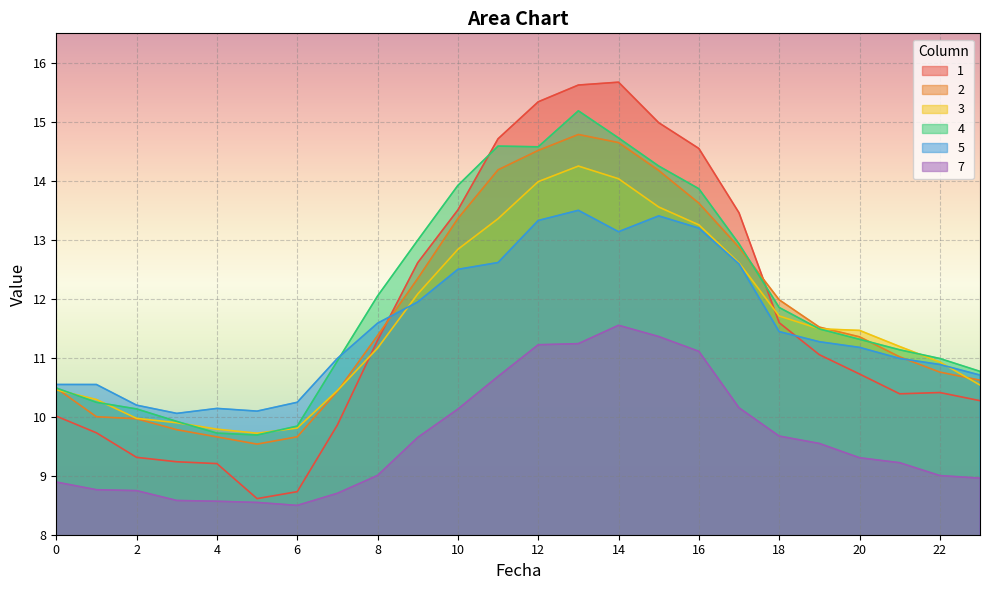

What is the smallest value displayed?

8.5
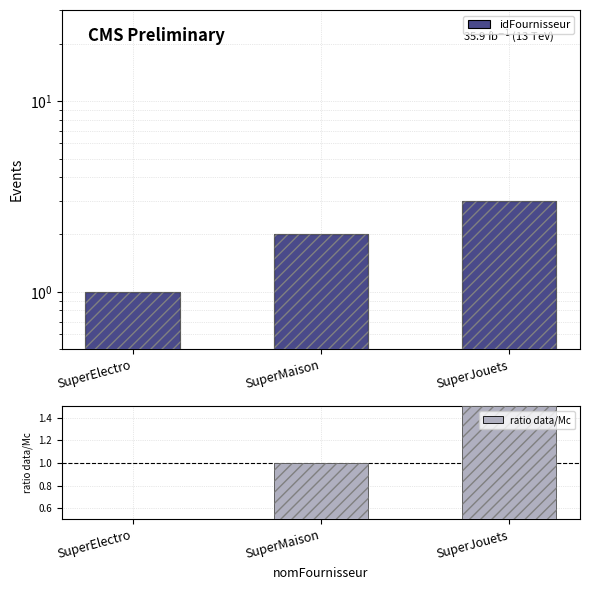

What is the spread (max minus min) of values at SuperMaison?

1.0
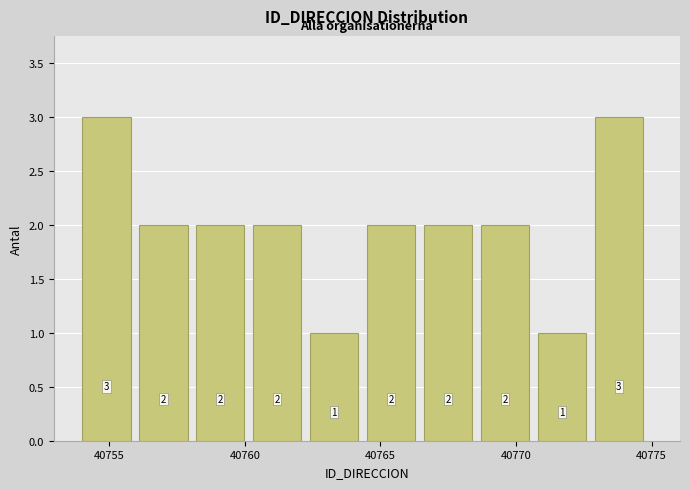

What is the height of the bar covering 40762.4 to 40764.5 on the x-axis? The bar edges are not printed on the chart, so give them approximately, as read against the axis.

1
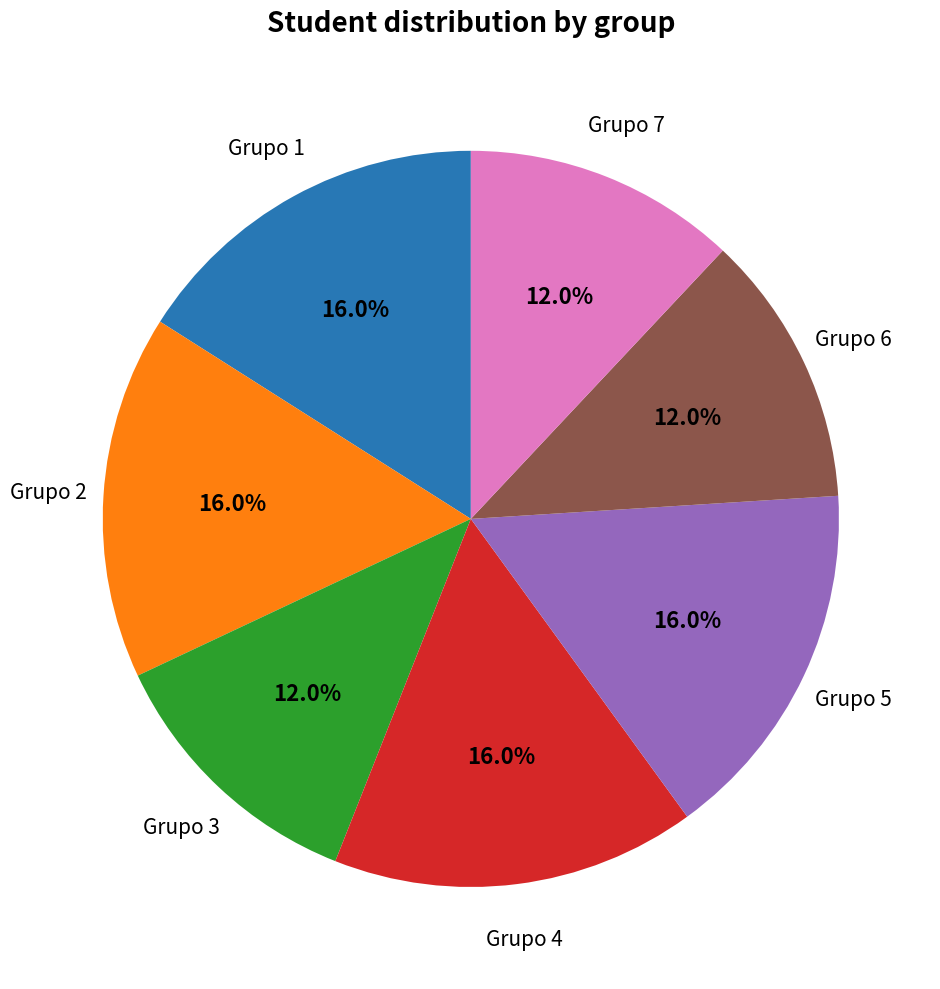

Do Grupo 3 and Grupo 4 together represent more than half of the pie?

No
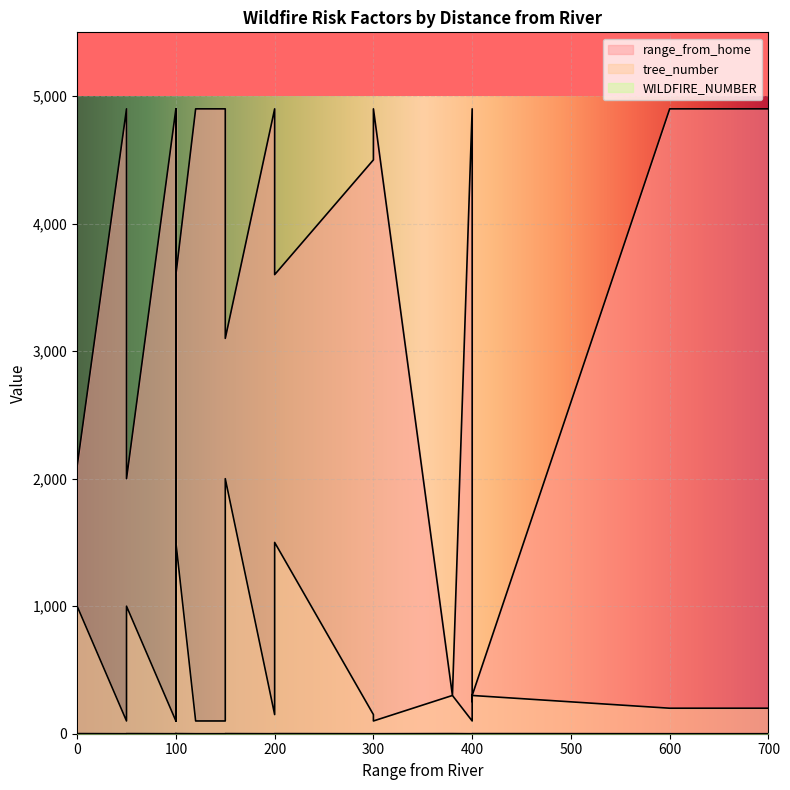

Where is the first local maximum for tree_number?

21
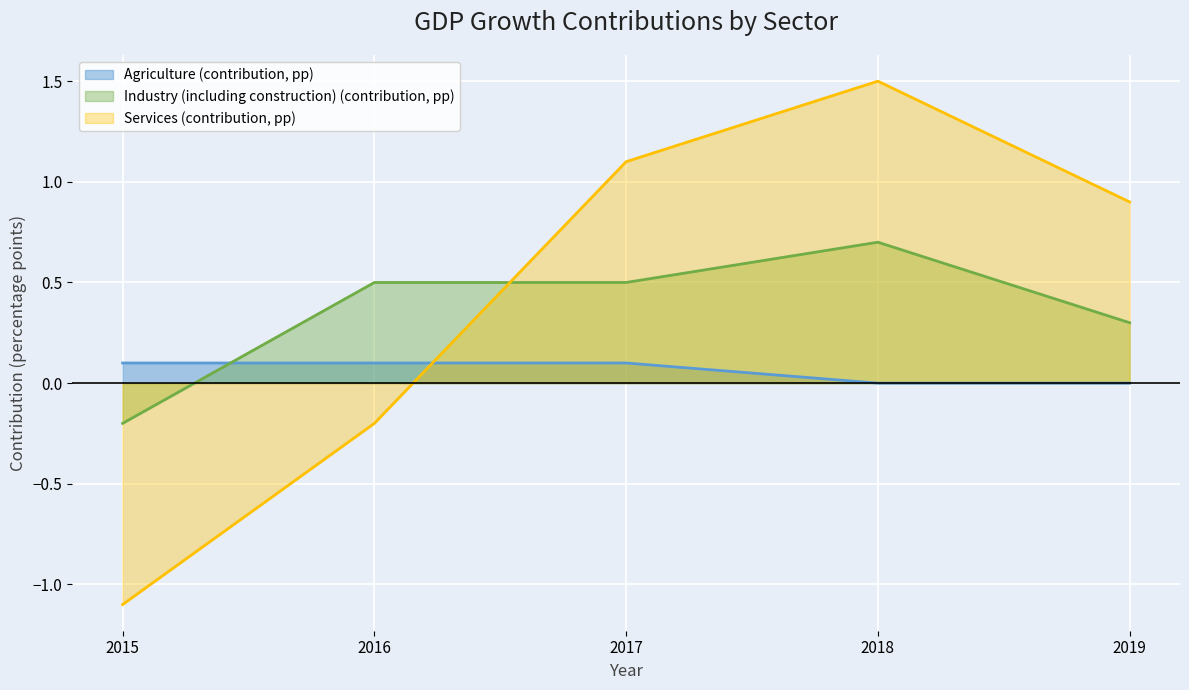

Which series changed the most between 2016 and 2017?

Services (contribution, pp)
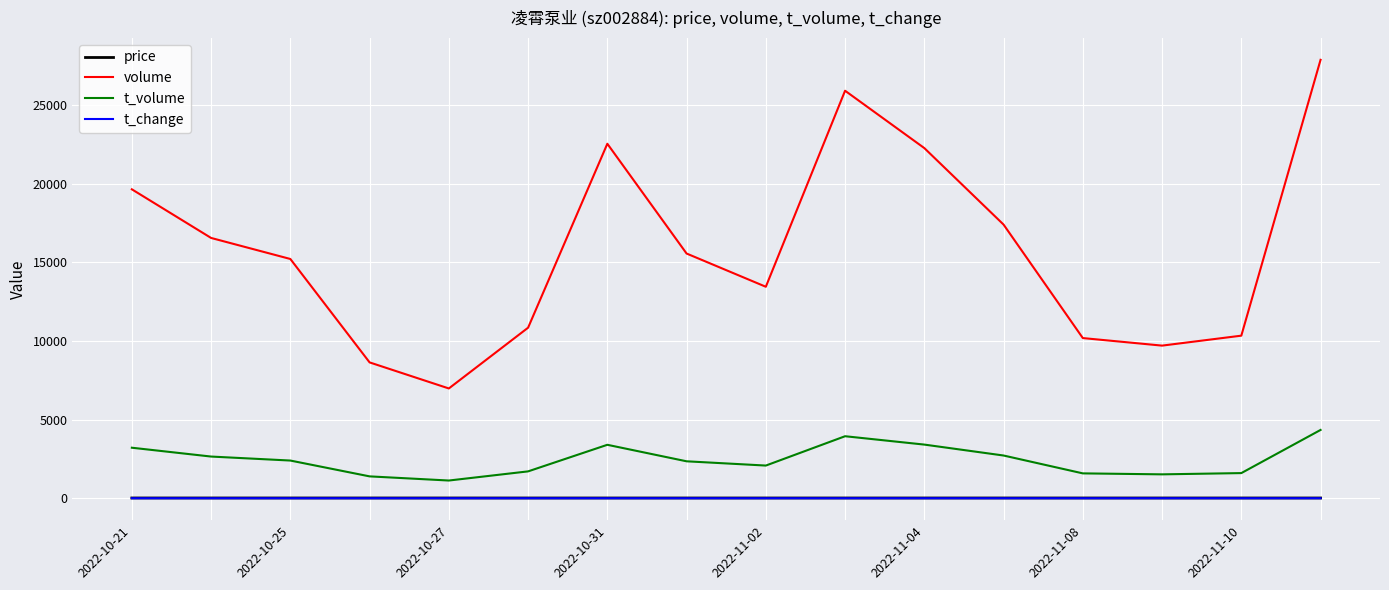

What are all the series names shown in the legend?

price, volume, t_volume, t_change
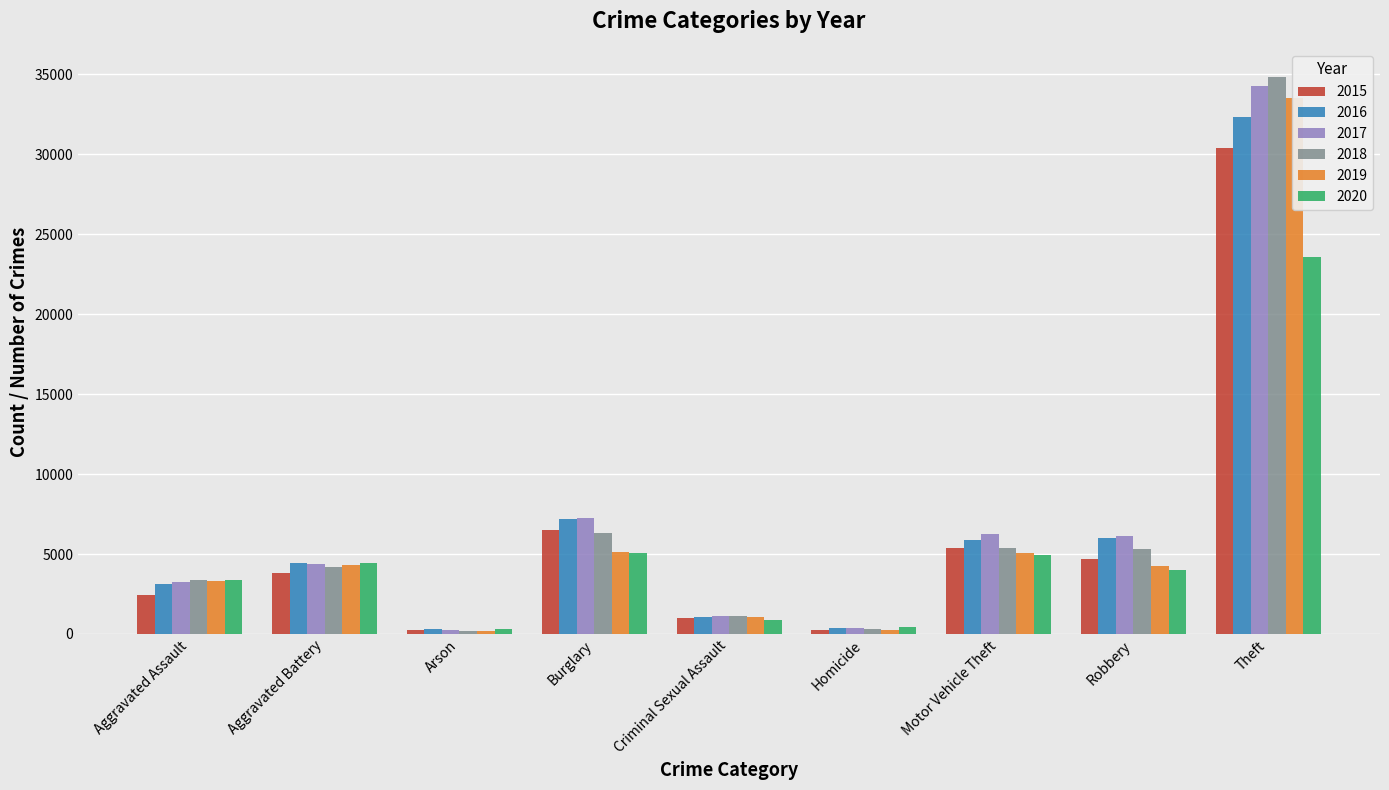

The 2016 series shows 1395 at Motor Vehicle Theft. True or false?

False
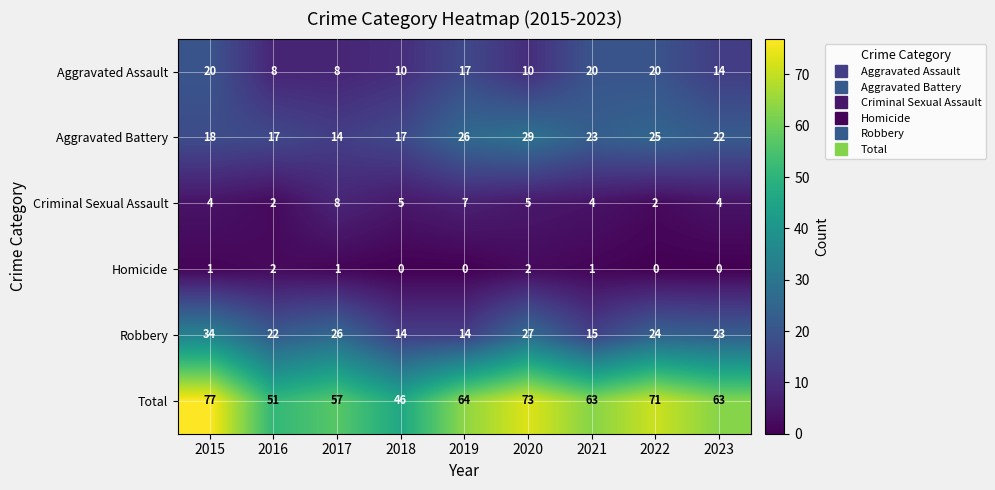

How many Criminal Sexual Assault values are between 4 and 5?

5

• **TASK TO CARRY OUT**
Please put every line of the listing above into a Markdown table with two columns, "Row" for the row number and "Text" for the line. Skip the blank lines and the pictures.

• **SOLUTION**
| Row | Text |
|---|---|
| 1 | What is the smallest value displayed? |
| 2 | 8.5 |
| 3 | What is the spread (max minus min) of values at SuperMaison? |
| 4 | 1.0 |
| 5 | What is the height of the bar covering 40762.4 to 40764.5 on the x-axis? The bar edges are not printed on the chart, so give them approximately, as read against the axis. |
| 6 | 1 |
| 7 | Do Grupo 3 and Grupo 4 together represent more than half of the pie? |
| 8 | No |
| 9 | Where is the first local maximum for tree_number? |
| 10 | 21 |
| 11 | Which series changed the most between 2016 and 2017? |
| 12 | Services (contribution, pp) |
| 13 | What are all the series names shown in the legend? |
| 14 | price, volume, t_volume, t_change |
| 15 | The 2016 series shows 1395 at Motor Vehicle Theft. True or false? |
| 16 | False |
| 17 | How many Criminal Sexual Assault values are between 4 and 5? |
| 18 | 5 |